Re: How many engines are not able to handle a big initiative

Post by MikeG »

"How much you are searching means very little if you are not pruning out the garage. This was proven when Fruit first arrived on the scene. A great search goes a LONG way. "

I newver disagreed that pruning in necessary. But how do you determine what is "garbage"? With a good evaluation.

Humans can play GM level at 2 or 3 nps, only because of their positional evaluation.

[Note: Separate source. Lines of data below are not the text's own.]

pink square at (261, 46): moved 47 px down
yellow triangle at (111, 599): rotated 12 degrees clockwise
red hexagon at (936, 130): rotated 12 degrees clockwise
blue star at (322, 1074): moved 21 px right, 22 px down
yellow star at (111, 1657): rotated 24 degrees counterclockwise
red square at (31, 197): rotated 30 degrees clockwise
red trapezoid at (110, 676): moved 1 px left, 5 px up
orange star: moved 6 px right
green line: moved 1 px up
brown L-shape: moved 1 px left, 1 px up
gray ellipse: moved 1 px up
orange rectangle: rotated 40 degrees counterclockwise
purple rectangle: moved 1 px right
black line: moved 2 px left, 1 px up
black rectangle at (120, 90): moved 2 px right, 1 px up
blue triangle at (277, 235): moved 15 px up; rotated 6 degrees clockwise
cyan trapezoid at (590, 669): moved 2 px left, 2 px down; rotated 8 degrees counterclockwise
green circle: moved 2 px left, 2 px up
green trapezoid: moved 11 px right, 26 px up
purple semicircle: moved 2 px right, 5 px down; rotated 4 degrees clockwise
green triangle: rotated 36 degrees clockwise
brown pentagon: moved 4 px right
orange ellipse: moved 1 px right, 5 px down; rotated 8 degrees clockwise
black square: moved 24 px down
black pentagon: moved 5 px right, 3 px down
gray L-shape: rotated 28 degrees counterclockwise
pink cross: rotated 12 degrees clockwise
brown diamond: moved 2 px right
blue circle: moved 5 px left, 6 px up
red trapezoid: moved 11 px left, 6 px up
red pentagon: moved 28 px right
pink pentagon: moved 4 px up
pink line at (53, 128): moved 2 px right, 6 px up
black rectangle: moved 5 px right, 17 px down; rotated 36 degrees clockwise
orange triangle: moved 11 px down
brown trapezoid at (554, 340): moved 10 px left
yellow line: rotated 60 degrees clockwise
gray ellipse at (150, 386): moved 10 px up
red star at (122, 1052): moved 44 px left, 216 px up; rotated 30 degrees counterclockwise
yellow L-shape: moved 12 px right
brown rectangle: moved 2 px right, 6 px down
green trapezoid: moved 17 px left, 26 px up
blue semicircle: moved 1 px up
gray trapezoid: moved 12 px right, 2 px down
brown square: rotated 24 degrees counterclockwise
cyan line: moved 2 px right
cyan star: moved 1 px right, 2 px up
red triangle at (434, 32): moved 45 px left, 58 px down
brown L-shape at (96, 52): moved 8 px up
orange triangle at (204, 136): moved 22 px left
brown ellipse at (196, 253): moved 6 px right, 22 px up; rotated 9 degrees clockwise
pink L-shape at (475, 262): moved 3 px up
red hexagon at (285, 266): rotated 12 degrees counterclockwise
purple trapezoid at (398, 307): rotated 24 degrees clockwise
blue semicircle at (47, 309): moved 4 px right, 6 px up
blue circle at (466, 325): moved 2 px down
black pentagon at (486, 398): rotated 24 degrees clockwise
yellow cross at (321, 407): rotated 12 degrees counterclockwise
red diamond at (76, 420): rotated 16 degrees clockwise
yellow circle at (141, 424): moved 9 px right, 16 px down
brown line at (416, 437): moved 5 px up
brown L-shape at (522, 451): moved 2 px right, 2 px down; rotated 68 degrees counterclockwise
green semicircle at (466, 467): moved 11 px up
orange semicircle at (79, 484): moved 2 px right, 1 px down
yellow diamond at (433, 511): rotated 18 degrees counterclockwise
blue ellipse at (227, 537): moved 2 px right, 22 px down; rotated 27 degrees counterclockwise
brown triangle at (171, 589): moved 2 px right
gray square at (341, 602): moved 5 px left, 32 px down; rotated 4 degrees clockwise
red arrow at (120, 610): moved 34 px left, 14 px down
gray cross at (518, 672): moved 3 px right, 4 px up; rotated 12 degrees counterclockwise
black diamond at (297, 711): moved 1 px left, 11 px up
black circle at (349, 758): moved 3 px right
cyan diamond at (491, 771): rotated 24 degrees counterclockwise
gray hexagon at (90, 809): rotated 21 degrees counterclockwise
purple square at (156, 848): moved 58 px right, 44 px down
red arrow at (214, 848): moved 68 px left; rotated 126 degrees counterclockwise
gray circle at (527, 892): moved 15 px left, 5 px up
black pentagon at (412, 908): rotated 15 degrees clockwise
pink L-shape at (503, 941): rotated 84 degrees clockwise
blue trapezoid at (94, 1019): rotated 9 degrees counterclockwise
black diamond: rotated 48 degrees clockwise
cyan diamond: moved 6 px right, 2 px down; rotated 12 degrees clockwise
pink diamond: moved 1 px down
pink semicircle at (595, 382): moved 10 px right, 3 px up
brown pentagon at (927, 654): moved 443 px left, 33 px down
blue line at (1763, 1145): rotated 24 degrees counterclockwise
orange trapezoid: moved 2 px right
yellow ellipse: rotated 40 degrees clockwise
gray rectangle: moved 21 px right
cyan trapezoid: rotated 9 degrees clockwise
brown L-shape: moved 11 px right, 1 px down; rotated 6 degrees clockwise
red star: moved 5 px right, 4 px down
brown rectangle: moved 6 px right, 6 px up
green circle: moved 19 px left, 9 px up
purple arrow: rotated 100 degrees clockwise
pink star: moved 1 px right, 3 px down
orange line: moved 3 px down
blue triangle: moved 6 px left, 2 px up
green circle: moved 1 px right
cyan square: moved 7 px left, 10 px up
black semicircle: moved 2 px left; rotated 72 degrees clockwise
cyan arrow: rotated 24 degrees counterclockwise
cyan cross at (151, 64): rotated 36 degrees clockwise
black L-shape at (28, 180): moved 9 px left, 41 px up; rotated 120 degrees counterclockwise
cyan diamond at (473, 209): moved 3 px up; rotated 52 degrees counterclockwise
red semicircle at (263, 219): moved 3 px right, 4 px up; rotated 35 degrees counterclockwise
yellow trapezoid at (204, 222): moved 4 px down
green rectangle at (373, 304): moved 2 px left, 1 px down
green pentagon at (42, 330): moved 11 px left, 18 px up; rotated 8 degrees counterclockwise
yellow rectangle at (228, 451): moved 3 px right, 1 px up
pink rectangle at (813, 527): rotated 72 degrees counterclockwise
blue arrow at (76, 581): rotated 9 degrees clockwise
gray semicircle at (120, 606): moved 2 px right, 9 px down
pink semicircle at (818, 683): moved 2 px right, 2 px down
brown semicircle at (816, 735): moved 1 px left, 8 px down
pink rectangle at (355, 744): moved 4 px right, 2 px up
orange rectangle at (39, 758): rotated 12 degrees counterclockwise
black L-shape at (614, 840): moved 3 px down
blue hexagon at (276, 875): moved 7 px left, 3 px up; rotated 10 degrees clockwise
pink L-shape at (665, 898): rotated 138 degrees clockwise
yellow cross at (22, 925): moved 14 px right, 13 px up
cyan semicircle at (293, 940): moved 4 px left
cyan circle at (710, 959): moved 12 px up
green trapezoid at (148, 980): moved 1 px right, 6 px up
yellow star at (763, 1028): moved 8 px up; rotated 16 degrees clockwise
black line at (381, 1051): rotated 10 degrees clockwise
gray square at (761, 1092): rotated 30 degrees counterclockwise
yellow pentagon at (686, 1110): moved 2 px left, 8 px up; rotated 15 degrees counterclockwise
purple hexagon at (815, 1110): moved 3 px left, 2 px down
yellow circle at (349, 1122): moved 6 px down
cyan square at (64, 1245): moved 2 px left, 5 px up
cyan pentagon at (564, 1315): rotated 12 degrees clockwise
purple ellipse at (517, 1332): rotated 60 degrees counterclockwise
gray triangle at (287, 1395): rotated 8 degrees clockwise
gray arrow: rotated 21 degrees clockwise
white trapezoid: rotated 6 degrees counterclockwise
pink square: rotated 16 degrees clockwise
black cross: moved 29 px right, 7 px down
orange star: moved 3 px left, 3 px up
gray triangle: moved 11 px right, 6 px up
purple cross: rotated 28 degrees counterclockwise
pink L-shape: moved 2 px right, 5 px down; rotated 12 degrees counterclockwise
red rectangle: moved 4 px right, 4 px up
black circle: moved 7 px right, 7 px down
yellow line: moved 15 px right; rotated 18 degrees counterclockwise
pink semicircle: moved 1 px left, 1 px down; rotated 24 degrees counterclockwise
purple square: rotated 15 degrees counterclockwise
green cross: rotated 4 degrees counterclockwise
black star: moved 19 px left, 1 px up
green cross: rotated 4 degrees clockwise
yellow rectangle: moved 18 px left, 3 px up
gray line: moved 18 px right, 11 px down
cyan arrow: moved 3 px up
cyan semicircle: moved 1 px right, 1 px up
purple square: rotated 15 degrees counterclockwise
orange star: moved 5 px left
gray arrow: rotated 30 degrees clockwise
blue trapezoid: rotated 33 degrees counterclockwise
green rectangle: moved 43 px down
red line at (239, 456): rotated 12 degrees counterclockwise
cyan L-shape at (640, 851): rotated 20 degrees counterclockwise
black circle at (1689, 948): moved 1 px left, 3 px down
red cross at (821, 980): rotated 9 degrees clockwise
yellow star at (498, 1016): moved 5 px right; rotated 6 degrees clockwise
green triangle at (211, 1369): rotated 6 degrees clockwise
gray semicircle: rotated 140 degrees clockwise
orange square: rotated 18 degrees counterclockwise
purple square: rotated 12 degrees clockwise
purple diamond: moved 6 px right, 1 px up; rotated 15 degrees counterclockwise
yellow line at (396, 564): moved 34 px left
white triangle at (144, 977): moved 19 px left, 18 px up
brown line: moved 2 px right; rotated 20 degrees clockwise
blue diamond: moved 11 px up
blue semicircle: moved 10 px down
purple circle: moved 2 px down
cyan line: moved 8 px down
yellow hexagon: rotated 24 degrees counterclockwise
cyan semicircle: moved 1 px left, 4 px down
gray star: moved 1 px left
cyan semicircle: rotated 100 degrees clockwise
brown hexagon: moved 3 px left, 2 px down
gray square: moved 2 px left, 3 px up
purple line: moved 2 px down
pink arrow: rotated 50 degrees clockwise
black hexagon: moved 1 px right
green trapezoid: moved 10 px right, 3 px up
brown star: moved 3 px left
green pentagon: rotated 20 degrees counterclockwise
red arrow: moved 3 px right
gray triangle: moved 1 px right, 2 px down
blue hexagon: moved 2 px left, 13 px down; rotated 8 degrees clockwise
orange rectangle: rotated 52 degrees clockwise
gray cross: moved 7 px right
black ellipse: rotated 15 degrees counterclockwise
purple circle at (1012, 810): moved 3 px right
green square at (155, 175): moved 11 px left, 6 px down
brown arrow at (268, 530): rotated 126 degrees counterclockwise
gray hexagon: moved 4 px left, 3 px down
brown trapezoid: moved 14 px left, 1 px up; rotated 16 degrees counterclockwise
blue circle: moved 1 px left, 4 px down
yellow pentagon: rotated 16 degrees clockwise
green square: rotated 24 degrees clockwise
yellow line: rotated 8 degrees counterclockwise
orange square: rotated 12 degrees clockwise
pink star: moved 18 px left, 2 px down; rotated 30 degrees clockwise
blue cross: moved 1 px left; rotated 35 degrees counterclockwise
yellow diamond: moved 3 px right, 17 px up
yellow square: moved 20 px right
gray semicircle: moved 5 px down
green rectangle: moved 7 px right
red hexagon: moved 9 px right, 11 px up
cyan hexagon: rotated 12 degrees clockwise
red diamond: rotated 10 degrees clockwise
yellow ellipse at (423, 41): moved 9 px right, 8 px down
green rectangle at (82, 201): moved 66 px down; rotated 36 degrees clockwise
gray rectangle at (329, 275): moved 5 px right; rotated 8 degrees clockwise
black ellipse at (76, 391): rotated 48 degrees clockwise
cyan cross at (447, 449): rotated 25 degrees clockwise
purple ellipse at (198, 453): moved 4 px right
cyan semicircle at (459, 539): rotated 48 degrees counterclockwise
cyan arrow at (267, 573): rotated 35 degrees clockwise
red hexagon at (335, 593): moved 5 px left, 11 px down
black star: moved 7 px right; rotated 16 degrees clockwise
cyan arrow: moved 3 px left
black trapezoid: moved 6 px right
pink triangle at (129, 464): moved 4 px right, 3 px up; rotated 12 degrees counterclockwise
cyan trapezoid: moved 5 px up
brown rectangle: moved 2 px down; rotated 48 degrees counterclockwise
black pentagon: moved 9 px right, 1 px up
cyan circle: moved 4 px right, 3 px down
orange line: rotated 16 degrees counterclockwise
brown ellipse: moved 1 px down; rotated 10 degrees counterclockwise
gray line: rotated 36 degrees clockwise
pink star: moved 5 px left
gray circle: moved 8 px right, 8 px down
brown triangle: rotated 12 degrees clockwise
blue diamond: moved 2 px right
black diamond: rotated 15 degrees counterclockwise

My disagreement is that the previous poster is doing a hand-waving argument when he says Crafty is "outsearched" . The standard tricks for selective search are well known but you cxan't squeeze water from a rock. If the eval is generating relatively large errors and you increase the pruning (and search depth), at some point playing strength will drop as you start pruning away more critical lines. I *believe* (my opinion based on what I have read) that Bob has done a good enough job tuning his search that it is not the critical difference between Crafty and the very top engines. But I woud be interested in Bob's opinion on this issue.
MikeG

Re: How many engines are not able to handle a big initiative

Post by MikeG »

.... Just to clarify: The opinion I am interested in is whether Bob would agree that Crafty is missing some pruning tricks such as Fruit might have that is simply causing his search performance to suffer.